Akide dünyasında anarşi ile nizamın birbrinden ayrıldığı nokta
yalnız ve yalnız Allah'ın dinini ikame etmek, beşeriyyeti evham ve
hurafelerin zincirinden kurtararak sahte tanrılara kulluktan azat
edip muhtelif tanrıların arzu ve isteklerine kul köle olmaktan kurtarmaktır.
Ya bütünüyle hürriyetini kazanarak sahte ilâhlara kul olmaktan kurtulmak yahut ta Allah'ın yarattığı kullara kul olarak
araya bir akım mutavassıtlar yerleştirmektir.

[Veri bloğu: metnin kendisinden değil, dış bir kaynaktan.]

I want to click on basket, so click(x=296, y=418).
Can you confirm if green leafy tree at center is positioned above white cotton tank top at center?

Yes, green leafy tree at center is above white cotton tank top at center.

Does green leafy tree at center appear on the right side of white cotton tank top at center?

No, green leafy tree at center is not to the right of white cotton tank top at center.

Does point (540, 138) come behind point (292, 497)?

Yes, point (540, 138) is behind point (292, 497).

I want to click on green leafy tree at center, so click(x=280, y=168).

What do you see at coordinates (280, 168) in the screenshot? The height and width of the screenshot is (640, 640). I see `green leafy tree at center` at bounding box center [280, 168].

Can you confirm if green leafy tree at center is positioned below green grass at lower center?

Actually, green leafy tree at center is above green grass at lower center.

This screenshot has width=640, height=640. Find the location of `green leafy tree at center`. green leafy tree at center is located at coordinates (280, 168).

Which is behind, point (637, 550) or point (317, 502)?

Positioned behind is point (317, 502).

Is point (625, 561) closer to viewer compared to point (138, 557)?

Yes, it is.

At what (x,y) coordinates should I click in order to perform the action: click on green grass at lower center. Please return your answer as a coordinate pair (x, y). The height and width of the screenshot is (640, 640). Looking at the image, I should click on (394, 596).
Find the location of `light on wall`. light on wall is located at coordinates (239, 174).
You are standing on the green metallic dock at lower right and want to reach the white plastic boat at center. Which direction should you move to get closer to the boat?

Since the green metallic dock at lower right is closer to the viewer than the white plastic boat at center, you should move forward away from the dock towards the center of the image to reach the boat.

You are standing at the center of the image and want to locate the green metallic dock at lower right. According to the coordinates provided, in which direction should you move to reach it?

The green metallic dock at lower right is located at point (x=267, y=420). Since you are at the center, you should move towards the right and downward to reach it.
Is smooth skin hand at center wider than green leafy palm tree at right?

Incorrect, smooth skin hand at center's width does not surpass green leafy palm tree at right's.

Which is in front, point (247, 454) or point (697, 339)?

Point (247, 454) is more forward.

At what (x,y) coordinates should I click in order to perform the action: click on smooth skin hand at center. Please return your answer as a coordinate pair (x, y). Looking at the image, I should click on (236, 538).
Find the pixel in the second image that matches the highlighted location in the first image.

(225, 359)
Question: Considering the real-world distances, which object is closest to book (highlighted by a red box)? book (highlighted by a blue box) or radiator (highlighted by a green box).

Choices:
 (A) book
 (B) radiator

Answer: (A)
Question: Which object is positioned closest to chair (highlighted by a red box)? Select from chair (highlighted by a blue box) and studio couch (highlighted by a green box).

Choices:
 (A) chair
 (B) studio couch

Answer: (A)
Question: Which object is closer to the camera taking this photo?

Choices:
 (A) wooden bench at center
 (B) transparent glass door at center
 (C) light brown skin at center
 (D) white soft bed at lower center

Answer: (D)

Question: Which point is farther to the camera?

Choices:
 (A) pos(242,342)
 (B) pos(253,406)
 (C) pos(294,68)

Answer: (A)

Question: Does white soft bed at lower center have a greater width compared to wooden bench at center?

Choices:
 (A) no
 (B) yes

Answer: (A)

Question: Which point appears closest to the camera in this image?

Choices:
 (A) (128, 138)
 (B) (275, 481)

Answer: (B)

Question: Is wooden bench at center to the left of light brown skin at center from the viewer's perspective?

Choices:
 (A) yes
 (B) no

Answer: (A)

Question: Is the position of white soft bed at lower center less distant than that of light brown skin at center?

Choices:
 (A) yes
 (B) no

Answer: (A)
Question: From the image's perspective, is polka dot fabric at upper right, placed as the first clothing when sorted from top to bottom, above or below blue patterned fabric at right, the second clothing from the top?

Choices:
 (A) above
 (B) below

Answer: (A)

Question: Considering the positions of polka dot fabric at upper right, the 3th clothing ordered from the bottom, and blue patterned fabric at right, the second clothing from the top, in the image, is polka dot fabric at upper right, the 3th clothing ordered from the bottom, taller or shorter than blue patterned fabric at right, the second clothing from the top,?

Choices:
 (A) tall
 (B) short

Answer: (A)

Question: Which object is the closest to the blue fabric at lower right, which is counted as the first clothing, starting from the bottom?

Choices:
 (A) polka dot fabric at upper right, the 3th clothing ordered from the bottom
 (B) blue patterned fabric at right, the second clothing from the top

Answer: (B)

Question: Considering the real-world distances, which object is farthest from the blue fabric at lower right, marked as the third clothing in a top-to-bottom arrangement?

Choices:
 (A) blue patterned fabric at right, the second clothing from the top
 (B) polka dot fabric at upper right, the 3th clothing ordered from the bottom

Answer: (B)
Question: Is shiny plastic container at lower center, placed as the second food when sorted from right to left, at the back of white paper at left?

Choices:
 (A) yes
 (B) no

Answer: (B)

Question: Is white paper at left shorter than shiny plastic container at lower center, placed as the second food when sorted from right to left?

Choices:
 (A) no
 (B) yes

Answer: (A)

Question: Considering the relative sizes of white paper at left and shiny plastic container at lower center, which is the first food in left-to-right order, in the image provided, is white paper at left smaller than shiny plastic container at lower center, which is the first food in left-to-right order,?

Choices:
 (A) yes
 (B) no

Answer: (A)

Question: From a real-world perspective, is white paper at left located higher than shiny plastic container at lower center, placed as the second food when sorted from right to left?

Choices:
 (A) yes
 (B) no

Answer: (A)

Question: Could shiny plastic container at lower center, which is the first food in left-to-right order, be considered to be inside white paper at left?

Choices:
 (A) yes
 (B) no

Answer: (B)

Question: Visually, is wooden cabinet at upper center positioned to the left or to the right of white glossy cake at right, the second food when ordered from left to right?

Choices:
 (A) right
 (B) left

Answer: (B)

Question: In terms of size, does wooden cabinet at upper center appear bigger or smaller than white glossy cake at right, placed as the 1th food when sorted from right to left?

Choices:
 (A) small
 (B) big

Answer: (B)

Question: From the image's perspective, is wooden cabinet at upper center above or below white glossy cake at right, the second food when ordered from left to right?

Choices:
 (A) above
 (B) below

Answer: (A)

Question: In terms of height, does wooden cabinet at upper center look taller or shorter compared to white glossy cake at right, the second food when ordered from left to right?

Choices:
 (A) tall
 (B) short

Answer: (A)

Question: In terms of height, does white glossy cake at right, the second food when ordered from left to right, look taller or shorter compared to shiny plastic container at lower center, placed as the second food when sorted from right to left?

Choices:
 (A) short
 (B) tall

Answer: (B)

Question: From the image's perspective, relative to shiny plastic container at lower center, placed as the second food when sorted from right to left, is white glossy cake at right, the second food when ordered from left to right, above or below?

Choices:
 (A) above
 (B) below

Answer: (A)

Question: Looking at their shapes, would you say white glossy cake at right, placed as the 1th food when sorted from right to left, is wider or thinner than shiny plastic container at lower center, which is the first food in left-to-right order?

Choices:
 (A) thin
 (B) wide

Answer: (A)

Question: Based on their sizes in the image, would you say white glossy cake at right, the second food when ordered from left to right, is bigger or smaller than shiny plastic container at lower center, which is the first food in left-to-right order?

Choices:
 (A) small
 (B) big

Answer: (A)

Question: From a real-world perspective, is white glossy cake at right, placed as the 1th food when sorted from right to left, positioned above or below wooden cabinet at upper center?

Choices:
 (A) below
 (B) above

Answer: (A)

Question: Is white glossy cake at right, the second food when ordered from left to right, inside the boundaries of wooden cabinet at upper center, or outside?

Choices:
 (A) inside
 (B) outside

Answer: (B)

Bir takım devlet adamları, krallar ve hâkimler vardır ki, Allah'ın belli başlı ulûhiyet vasıflarından birisi olan Rububiyet, hâkimiyet, saltanat ve üstünlük
vasfını gasbederek bir takım kulları kendilerine kul eder ve sahte
tanrılıklarını ileri sürerler...
Siyasi, sosyal, iktisadi, ahlaki veya idari nizamlardan hangisi olursa olsun ancak tevhit akidesine ve bu derece mufassal, açık ve aydınlık bir inanç sistemine dayanırsa maksatlı yorumların ve beşeri arzuların peşinde eğilmekten kurtulur, sabit, açık ve aydınlık esaslara istinat eder.
İnsanlar zilletten, basitlikten, kararsızlık ve korkudan ancak ve ancak tek başına Allah'ın Rububiyetine hakimiyet ve saltanatına
bağlanmak île kurtulurlar...
Gerçek mânada insanlık şeref ve haysiyetine, Allah'ın kullarına sunduğu lütuf ve ihsana ancak her ne şekilde olursa olsun Allah'tan başkalarına kulluktan kurtulduğu saman erişebilirler.